The app exposes a UI‑agnostic summary helper in core:

from opcal_mlt.core.features import summarize_labels
labels_df, stats_df = summarize_labels(label_map, cell_ids, total_cells=None)
  • labels_df: one row per labeled cell (cell_index, cell_id, label, uncertain, notes).
  • stats_df: per‑class counts and percentages (0–100, 1 decimal place).

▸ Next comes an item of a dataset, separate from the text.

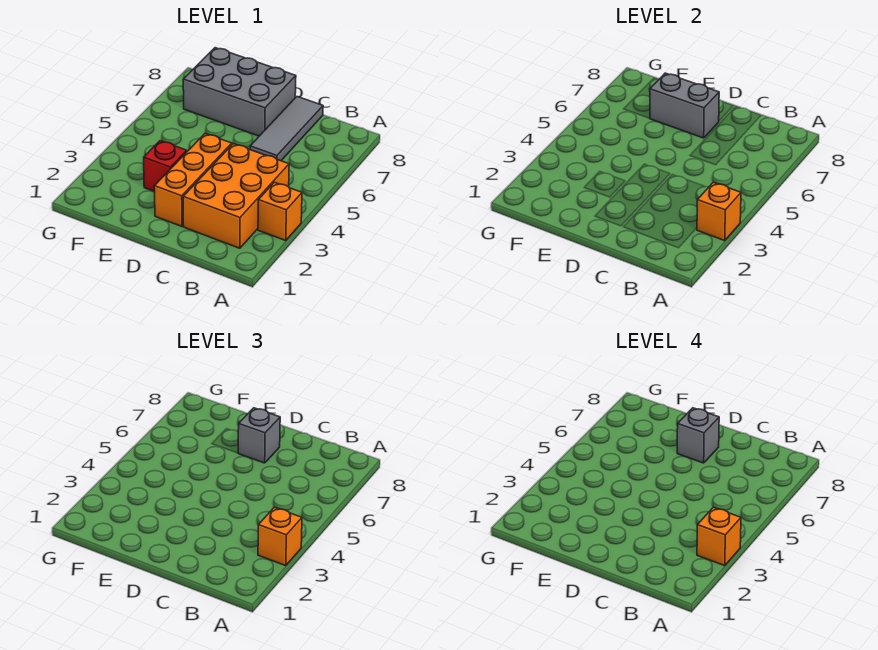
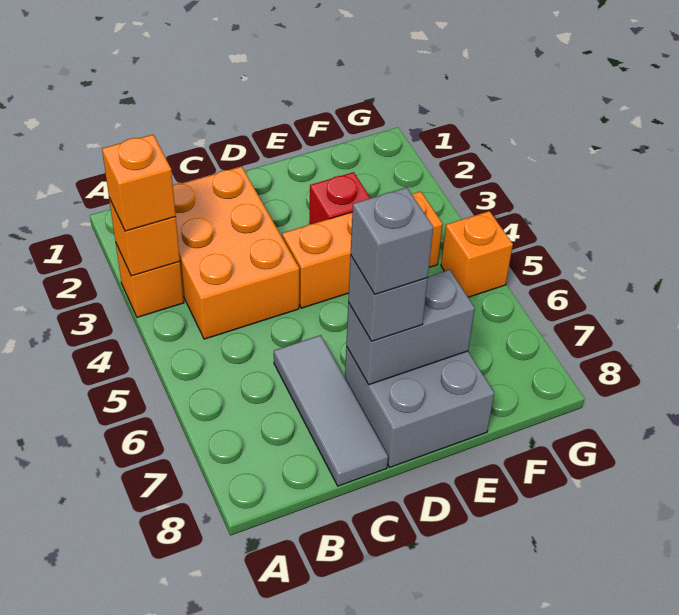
orange 1x1 brick [697,507,741,566] -> orange 1x1 brick moved to [441,211,513,297]
orange 1x3 brick [154,134,232,226] -> orange 1x3 brick turned to [282,191,443,308]
grey 2x3 brick [183,48,296,136] -> grey 2x2 brick [345,346,494,467]

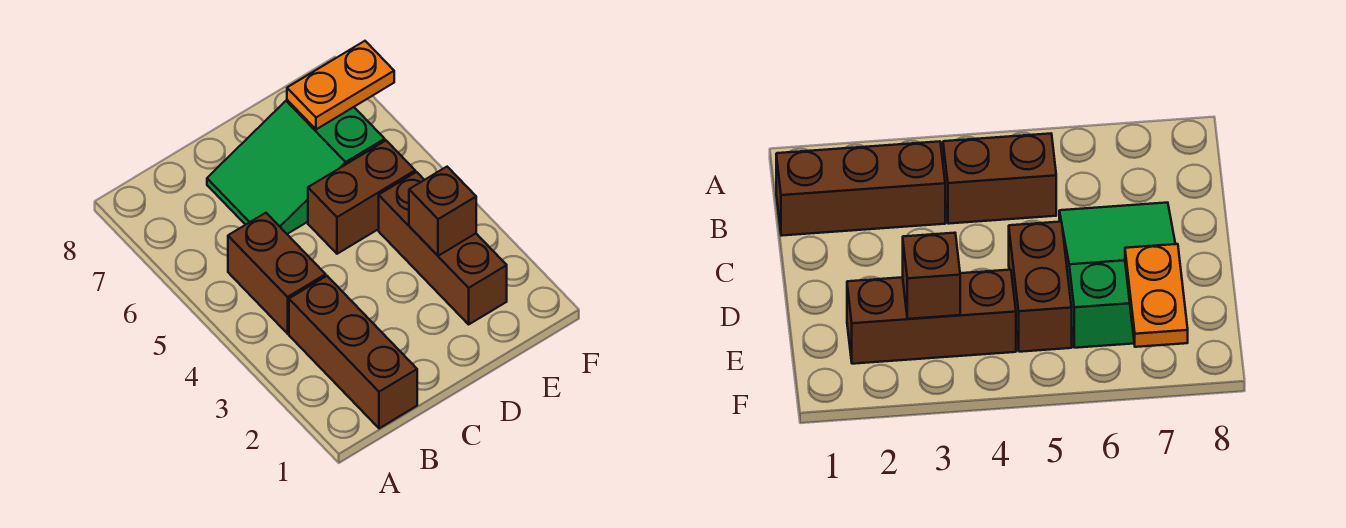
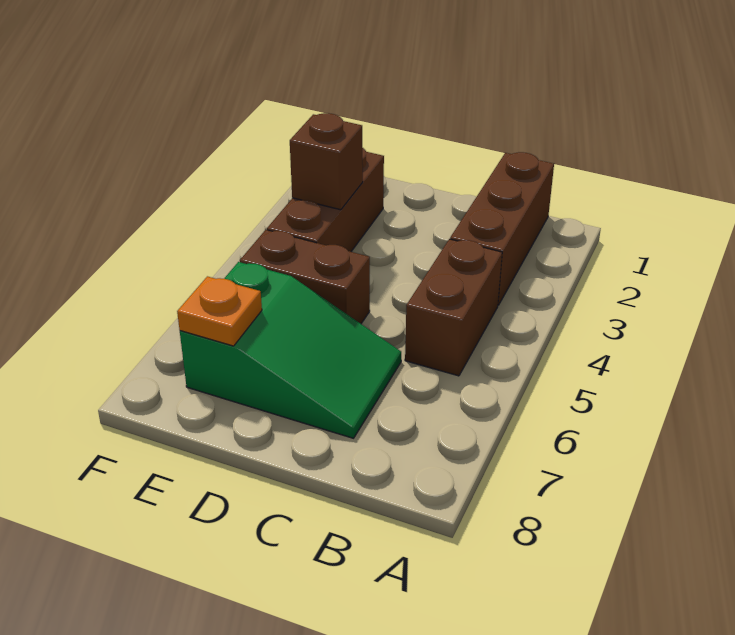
orange 1x2 plate [287,41,394,129] -> orange 1x1 plate [177,276,262,346]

5) Legacy JSONL Output (Deprecated)

Earlier prototypes supported a JSONL output (one JSON object per cell). The current app uses CSV exclusively. For archival purposes, a legacy JSONL example is provided below; new tooling should rely on the CSV files detailed above.

{
  "recording_id": "rec_001",
  "cell_id": "cell_057",
  "fs_hz": 10.0,
  "label": "High-oscillatory",
  "notes": "bursts at start",
  "preprocess": {
    "filter": {"type": "savgol", "window": 31, "polyorder": 3},
    "baseline": {"method": "rolling_median", "window_s": 20},
    "sd_method": "MAD",
    "threshold_k": 3.0
  },
  "features": {"mean": 0.18, "frac_above_thr": 0.42, "peaks_per_min": 7.3, "rms": 0.06},
  "peaks": [123, 201, 255, 480],
  "version": "0.4.0",
  "timestamp_utc": "2025-08-12T07:30:00Z"
}

6) Format changes in 0.4.0

  • labels.csv example now reflects version=0.4.0.
  • Added an explicit hydration note for Step 4 (reading labels.csv/cell_map.csv).
  • Clarified the three ID‑assignment modes in Step 2.
  • Documented optional HDF5 support where applicable.
  • Introduced the core helper features.summarize_labels for programmatic summaries.

6) Format changes in 0.4.1

  • Added a new boolean uncertain column to labels.csv to flag labels as uncertain via a checkbox.
  • Removed the Uncertain label category from the controlled vocabulary; uncertainty is now indicated separately via the uncertain column.

7) Format changes in 1.0.0

  • No schema changes to on‑disk CSVs (session.csv, cell_map.csv, labels.csv, peaks.csv).
  • Clarified the visual policy for STD rectangles in the UI (pre‑stimulus band uses k = 1, post‑stimulus band uses k). This is a visual aid only and does not change any saved values.
  • Router/dispatch refactors in the app do not affect I/O formats.
  • Examples updated to show app_version = 1.0.0.